== Aim of the task ==
Convert the material, from its first line up to and including the line containing "Anwendungen und innovative biomolekulare", into a Markdown table with the columns Number and Text, giving each line its row number and omitting blank lines.
:: The records ::
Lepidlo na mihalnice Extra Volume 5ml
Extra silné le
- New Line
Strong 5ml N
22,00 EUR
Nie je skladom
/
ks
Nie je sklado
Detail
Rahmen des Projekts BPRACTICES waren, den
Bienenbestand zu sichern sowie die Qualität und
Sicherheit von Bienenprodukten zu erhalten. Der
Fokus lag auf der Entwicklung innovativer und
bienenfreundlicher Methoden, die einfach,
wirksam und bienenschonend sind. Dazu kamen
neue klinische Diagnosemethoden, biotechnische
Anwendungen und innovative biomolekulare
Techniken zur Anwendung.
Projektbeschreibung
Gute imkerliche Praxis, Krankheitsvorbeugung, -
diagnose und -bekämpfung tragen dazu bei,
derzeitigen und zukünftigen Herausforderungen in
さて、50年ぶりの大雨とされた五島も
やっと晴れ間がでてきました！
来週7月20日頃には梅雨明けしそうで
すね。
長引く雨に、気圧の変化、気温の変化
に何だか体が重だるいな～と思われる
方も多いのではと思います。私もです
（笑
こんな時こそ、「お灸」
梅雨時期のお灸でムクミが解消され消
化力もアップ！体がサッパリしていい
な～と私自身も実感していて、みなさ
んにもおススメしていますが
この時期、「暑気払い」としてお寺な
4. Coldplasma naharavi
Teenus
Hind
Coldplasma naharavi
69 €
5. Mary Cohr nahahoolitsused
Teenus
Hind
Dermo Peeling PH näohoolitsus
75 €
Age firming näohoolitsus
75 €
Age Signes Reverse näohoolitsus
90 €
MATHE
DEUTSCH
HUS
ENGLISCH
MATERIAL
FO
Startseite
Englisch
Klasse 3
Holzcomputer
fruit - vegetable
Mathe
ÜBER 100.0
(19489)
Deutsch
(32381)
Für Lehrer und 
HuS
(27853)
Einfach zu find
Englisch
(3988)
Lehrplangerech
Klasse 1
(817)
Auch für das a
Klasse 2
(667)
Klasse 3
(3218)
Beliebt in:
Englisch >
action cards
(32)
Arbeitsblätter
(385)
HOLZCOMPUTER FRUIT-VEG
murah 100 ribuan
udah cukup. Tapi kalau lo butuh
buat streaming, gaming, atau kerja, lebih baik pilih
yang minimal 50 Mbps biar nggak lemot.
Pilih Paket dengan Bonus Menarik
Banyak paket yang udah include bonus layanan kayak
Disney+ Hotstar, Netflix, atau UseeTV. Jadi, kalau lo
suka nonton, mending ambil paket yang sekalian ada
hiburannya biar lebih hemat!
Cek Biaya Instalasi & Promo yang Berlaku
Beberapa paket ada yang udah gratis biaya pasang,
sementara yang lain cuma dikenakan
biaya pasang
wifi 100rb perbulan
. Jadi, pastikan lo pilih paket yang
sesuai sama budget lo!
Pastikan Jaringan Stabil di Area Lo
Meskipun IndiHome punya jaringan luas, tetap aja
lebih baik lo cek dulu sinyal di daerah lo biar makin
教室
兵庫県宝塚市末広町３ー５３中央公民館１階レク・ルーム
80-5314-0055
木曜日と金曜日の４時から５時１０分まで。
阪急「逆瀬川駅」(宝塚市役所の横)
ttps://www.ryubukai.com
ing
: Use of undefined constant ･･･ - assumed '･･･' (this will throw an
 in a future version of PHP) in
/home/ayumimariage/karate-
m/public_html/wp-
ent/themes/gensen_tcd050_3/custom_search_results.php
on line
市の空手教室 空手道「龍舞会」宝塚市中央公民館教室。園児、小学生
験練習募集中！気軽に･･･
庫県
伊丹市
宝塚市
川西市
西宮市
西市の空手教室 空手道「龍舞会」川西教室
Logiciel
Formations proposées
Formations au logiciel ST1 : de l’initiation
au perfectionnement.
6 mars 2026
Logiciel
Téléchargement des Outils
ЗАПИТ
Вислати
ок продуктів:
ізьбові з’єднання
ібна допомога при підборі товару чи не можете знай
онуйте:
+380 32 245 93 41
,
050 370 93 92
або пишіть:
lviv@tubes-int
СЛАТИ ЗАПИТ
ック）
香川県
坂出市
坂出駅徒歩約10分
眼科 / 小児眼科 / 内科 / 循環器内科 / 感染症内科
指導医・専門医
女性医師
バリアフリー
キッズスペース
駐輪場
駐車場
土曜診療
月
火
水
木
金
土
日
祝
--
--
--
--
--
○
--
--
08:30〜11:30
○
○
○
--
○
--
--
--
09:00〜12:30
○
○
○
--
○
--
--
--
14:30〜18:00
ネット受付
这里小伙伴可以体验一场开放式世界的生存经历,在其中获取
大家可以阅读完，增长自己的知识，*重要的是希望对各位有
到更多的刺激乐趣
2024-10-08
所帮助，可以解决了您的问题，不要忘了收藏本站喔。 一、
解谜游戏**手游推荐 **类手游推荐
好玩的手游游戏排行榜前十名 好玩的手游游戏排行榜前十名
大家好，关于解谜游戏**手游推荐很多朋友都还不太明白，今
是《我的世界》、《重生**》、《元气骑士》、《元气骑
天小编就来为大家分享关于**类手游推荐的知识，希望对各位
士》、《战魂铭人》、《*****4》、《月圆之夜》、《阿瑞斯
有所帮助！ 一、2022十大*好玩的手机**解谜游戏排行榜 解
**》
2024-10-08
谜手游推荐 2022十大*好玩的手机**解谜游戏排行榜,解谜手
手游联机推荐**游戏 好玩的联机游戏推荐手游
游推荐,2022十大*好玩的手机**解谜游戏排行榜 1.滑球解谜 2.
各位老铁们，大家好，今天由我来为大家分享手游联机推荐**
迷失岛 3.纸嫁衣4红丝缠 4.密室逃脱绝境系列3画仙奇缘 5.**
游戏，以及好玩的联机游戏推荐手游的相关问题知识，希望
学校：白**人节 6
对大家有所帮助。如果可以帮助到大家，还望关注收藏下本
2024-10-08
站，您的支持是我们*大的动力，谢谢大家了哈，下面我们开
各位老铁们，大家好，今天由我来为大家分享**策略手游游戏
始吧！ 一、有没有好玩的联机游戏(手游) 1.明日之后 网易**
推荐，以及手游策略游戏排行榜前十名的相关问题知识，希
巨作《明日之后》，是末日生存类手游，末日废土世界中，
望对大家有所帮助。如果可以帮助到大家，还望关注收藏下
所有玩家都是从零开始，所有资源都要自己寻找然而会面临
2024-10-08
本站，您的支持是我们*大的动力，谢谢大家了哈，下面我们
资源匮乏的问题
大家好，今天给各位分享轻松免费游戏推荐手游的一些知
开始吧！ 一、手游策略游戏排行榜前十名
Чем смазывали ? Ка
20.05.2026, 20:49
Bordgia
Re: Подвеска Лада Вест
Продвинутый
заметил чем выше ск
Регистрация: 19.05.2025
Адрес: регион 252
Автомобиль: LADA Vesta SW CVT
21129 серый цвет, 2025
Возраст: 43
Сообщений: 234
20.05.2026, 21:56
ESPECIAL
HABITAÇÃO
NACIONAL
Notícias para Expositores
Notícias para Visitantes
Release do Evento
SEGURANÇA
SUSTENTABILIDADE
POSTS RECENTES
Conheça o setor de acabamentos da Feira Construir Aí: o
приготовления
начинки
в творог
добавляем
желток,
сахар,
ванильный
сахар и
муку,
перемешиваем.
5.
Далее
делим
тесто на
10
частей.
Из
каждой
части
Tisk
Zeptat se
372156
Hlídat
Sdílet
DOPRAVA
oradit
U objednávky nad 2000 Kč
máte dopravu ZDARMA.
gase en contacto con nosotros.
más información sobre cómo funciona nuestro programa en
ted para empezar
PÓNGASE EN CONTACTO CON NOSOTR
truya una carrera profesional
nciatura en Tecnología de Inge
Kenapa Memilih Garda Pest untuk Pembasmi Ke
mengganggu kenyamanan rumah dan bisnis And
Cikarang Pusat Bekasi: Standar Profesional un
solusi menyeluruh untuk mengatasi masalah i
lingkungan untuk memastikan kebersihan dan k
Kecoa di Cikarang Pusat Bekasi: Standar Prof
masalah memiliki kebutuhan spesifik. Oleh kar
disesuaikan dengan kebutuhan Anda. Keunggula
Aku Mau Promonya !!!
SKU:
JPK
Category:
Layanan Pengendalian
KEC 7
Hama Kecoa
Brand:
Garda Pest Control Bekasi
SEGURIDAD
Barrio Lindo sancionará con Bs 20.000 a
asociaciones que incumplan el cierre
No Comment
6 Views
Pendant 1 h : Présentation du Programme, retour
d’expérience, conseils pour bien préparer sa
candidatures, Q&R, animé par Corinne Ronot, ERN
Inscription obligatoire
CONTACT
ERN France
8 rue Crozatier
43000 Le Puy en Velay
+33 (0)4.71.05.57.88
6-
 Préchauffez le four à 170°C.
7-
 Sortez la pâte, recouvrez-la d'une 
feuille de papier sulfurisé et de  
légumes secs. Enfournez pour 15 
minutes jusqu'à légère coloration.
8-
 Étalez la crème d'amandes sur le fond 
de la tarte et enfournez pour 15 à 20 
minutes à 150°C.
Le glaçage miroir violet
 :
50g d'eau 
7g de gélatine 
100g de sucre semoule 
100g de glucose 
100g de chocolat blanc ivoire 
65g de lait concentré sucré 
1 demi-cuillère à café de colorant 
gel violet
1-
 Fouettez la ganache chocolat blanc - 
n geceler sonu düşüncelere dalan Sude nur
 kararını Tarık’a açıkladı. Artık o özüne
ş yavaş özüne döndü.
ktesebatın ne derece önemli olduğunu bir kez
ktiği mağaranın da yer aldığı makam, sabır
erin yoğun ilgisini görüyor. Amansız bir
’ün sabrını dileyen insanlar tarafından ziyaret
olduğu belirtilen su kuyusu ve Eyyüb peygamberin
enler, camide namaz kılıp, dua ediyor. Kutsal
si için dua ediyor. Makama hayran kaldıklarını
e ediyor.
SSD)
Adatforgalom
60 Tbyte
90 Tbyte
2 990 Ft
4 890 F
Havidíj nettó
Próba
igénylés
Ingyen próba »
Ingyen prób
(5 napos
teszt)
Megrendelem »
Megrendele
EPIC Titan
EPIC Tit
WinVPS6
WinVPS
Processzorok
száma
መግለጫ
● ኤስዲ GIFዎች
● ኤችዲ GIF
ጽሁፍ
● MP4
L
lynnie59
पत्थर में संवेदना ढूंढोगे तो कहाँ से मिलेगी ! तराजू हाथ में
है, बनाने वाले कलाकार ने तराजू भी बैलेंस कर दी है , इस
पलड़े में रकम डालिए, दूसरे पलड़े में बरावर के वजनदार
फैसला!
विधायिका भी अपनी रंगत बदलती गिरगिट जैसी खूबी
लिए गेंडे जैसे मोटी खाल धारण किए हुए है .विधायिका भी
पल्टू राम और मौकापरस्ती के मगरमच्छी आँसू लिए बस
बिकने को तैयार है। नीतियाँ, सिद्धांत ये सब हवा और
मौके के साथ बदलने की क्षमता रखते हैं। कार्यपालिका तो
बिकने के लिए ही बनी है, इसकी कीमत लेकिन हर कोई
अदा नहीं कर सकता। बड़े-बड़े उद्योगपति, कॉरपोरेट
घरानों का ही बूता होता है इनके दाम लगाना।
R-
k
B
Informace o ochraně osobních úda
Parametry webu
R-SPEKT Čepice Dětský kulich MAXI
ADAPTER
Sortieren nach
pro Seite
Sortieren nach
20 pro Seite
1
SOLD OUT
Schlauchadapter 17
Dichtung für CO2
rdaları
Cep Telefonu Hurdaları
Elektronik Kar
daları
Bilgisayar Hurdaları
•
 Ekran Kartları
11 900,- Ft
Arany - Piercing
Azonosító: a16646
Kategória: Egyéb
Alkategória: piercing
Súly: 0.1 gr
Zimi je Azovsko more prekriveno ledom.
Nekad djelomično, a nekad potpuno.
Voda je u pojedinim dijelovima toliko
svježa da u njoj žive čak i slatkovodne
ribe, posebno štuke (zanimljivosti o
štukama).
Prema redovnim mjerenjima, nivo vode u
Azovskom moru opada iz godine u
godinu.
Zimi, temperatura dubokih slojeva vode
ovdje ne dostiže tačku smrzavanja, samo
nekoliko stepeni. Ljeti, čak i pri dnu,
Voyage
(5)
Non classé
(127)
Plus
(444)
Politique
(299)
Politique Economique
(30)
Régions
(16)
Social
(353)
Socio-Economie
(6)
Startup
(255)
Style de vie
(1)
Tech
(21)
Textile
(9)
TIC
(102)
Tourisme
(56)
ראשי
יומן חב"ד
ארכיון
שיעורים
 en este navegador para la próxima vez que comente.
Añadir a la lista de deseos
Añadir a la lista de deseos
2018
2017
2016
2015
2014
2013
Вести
:::
== Solved problem ==
| Number | Text |
|---|---|
| 1 | Lepidlo na mihalnice Extra Volume 5ml |
| 2 | Extra silné le |
| 3 | - New Line |
| 4 | Strong 5ml N |
| 5 | 22,00 EUR |
| 6 | Nie je skladom |
| 7 | / |
| 8 | ks |
| 9 | Nie je sklado |
| 10 | Detail |
| 11 | Rahmen des Projekts BPRACTICES waren, den |
| 12 | Bienenbestand zu sichern sowie die Qualität und |
| 13 | Sicherheit von Bienenprodukten zu erhalten. Der |
| 14 | Fokus lag auf der Entwicklung innovativer und |
| 15 | bienenfreundlicher Methoden, die einfach, |
| 16 | wirksam und bienenschonend sind. Dazu kamen |
| 17 | neue klinische Diagnosemethoden, biotechnische |
| 18 | Anwendungen und innovative biomolekulare |